CHARLOTTE, N.C. (AP) — In the spring of 1963, a prominent civil rights leader led dozens of protesters on a four-mile march from a predominantly African-American college campus to the center of Charlotte’s downtown.

At the rally, Dr. Reginald Hawkins warned city leaders that if something wasn’t done to end segregation, future marches might not be so peaceful

Nearly two weeks later, civil rights and White business leaders quietly joined forces to desegregate the city’s upscale restaurants and hotels. In a simple but powerful gesture, they ate lunch together in the restaurants, peacefully opening the door to integration.

The May 29, 1963, lunch was a turning point in Charlotte’s emergence as a leading New South city. It contrasted sharply with the massive resistance seen in other Southern cities, such as Birmingham, Ala., where the police chief that same month turned fire hoses and police dogs on young civil rights protesters.

“The city’s leadership recognized that there was a need to make necessary changes, but they did not want the violence that happened in other communities to happen here,” said Willie Ratchford, executive director of the Charlotte-Mecklenburg Community Relations Committee.

That lunch is being remembered this month with a series of events. On May 29, African-Americans and White civic leaders will discuss race relations at a Charlotte lunch event.

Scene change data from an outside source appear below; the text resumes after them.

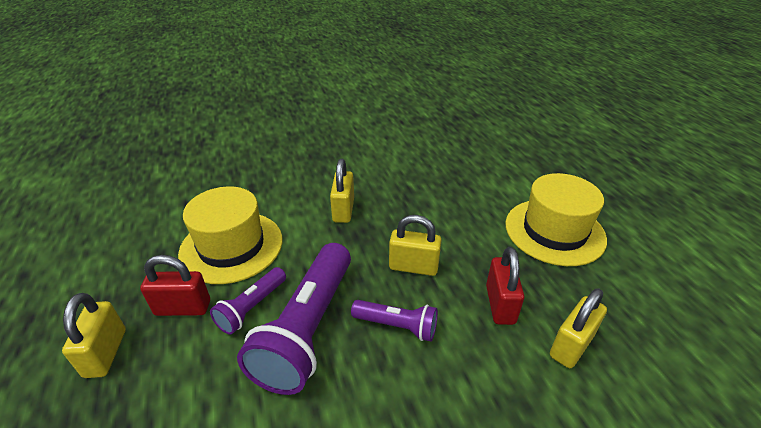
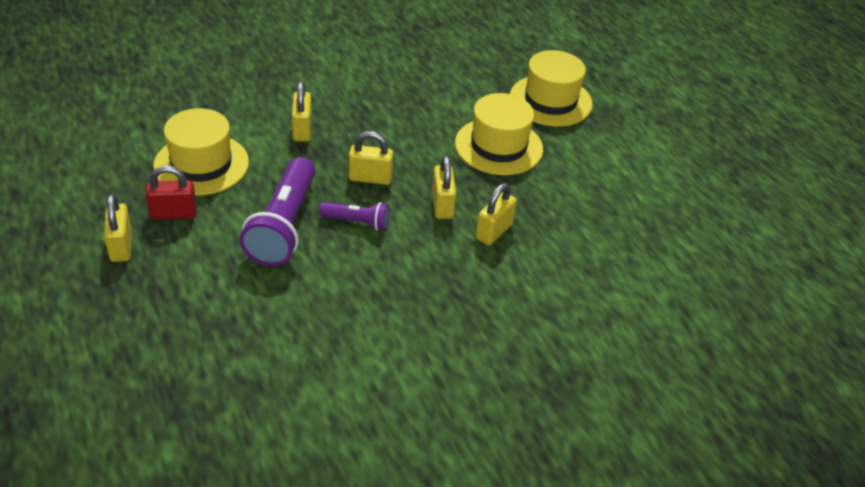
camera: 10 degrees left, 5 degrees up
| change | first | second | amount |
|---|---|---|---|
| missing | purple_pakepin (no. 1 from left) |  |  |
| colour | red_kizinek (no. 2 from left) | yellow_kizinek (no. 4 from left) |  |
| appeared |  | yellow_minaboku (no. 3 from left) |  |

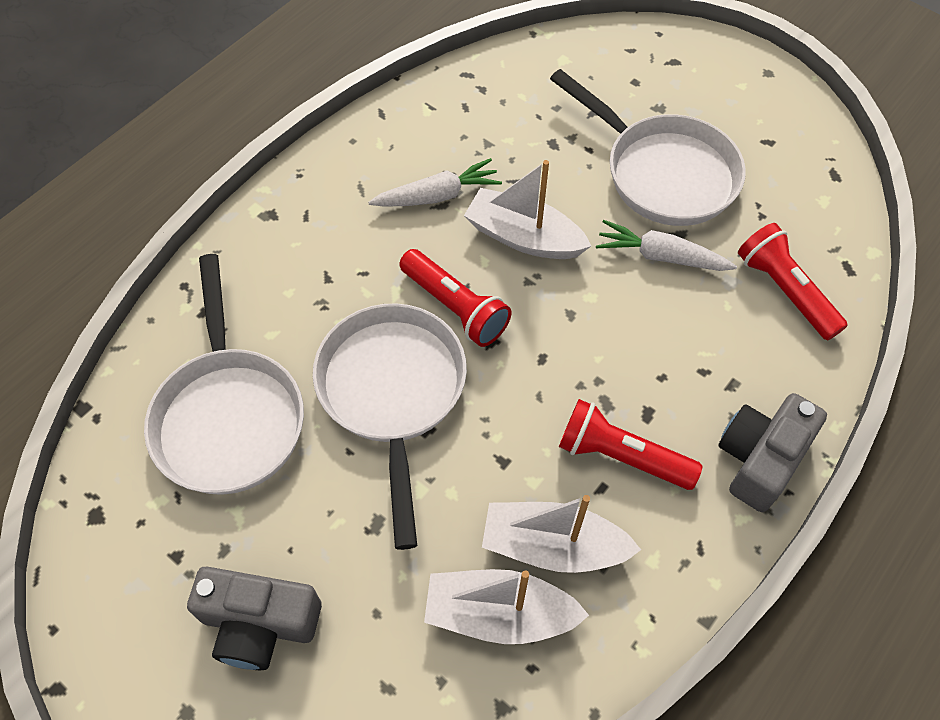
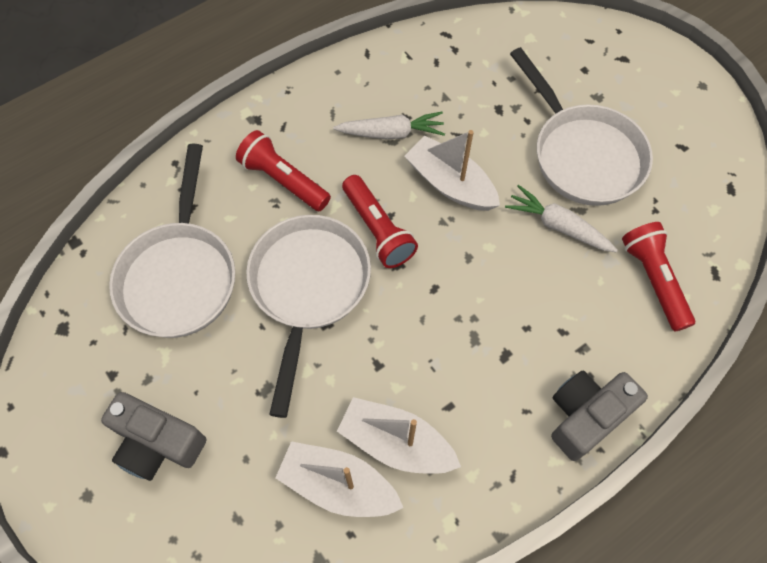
camera: 15 degrees right, 5 degrees up
| change | first | second | amount |
|---|---|---|---|
| relocated | red_pakepin (no. 2 from left in the first image) | red_pakepin (no. 1 from left) |  |

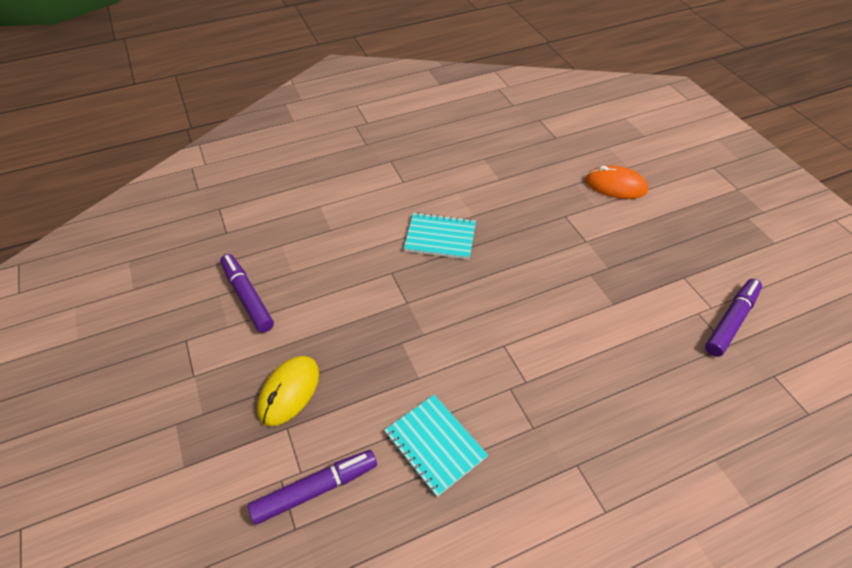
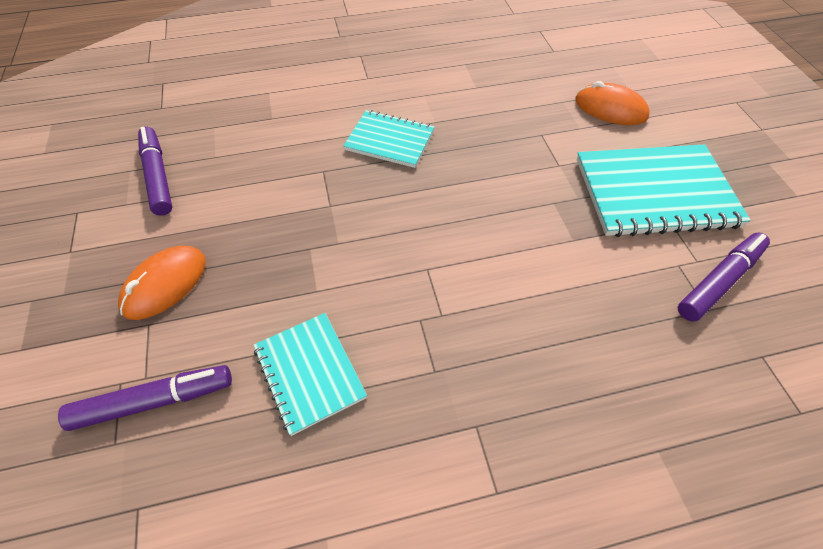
camera: 10 degrees right, 5 degrees up
| change | first | second | amount |
|---|---|---|---|
| colour | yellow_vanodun | orange_vanodun (no. 1 from left) |  |
| appeared |  | turquoise_zonitek (no. 3 from left) |  |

The city’s community relations board is urging residents to invite someone of a different race to lunch the same day.

Ratchford said while race relations have improved, it’s important to honestly discuss the issue.

“Many of us think that the racism of the past is no longer here,” he said. “We think that way because we don’t see it. Back in those days, it was more overt. What we don’t realize is it still does happen — but not to the degree that is used to.”

Charlotte has long considered itself a major business community. In the years after the Civil War, the city’s banks provided capital to help the region’s then-flourishing textile industry expand. Today, Charlotte — with 760,000 people — is the largest city in North Carolina and one of the fastest growing in the U.S. The city is home to Bank of America Corp., the second largest U.S. bank by assets, and Duke Energy, the country’s largest energy company. In 2012, Charlotte hosted the Democratic National Convention.

But in the aftermath of the Civil War, Charlotte — like most Southern cities — was deeply segregated. African-Americans were forced to attend segregated schools. They were barred from mingling with whites in movie theaters, hotels and restaurants.